In my lifetime I have lived in Pakenham (Ontario, Canada), Newmarket (Ontario, Canada), Renfrew (Ontario, Canada), Ottawa (Ontario, Canada), Sophia Antipolis (France) and back to Ottawa again.

I knew I wanted to get into the field of computers even before I had one. I used to steal my neighbor's computer and play Tetris and Qix. Once I did have a computer I couldn't stay off it, even just to do menial tasks (I hadn't heard of programming then, or I would have tried to learn C -- no Internet remember). I retyped all of my class notes for an entire semester of grade 9 science because I ran out of things to do. I didn't realise it then but retyping notes is an excellent way to study. I got an A in the class but never took the time to retype notes ever again. I took grade 10 computers in grade 9 instead of keyboarding (typing) because it wasn't offered in grade 9.

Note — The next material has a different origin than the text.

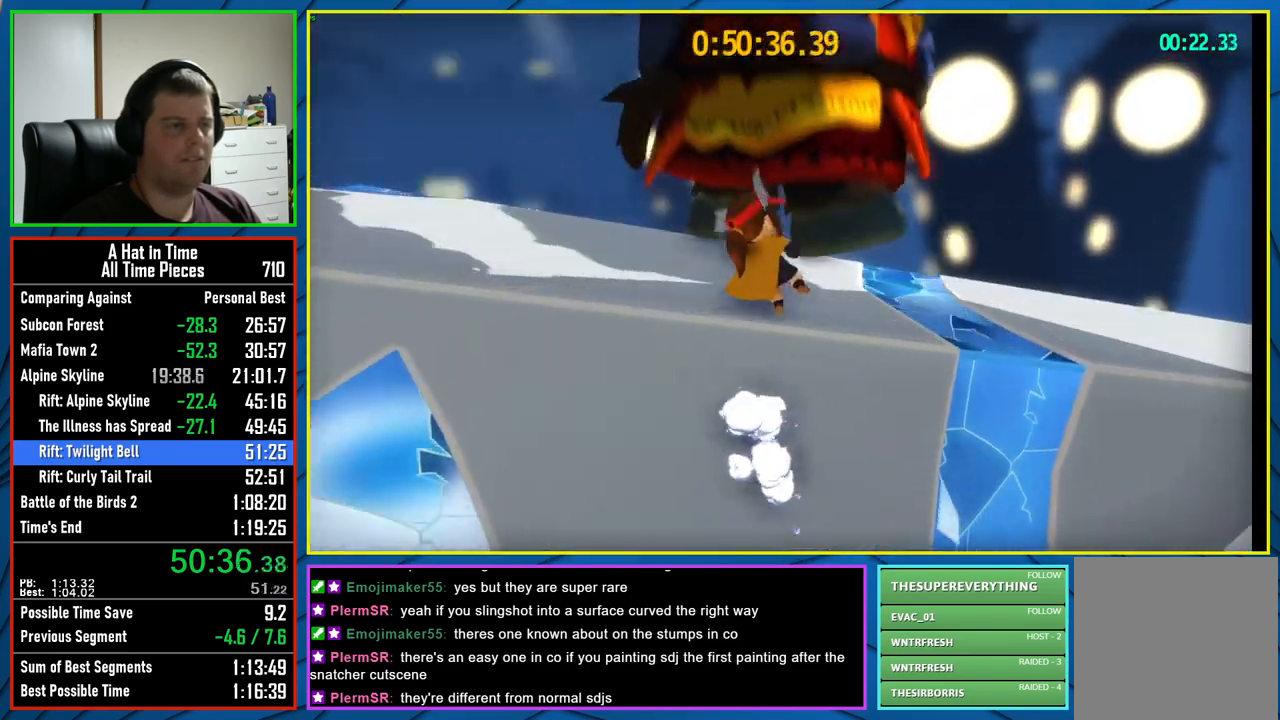
{"buttons": [], "left_stick": "down", "right_stick": "center", "events": [[433, "A", "down"], [500, "A", "up"], [500, "L2", "up"]]}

Before the internet I used to log into the National Capital Freenet BBS in my Dad's account (as081), mostly to chat (beernut) but also to send e-mail. I never used the bulletin boards for some reason.

Shortly after getting an Internet connection I made my first web site in the summer of 1996. I got mononucleosis in my senior year and I was out of school for about a month including 5 days in the hospital when I missed my step-brother's wedding. After recovering I was at risk for a ruptured spleen and the school wouldn't let me play football, so I watched the games on the sidelines and made a web page for the football team. It was funny to see how excited people got about having their names online.

In grade 12 I made a Tetris game and a few card games in Turbo Pascal and brought them in to computers class to distract the students. In grade 13 (the now defunct OAC grade) I made a game based on the movie Tron that would let you go head to head against another player in the same keyboard. It was even more distracting.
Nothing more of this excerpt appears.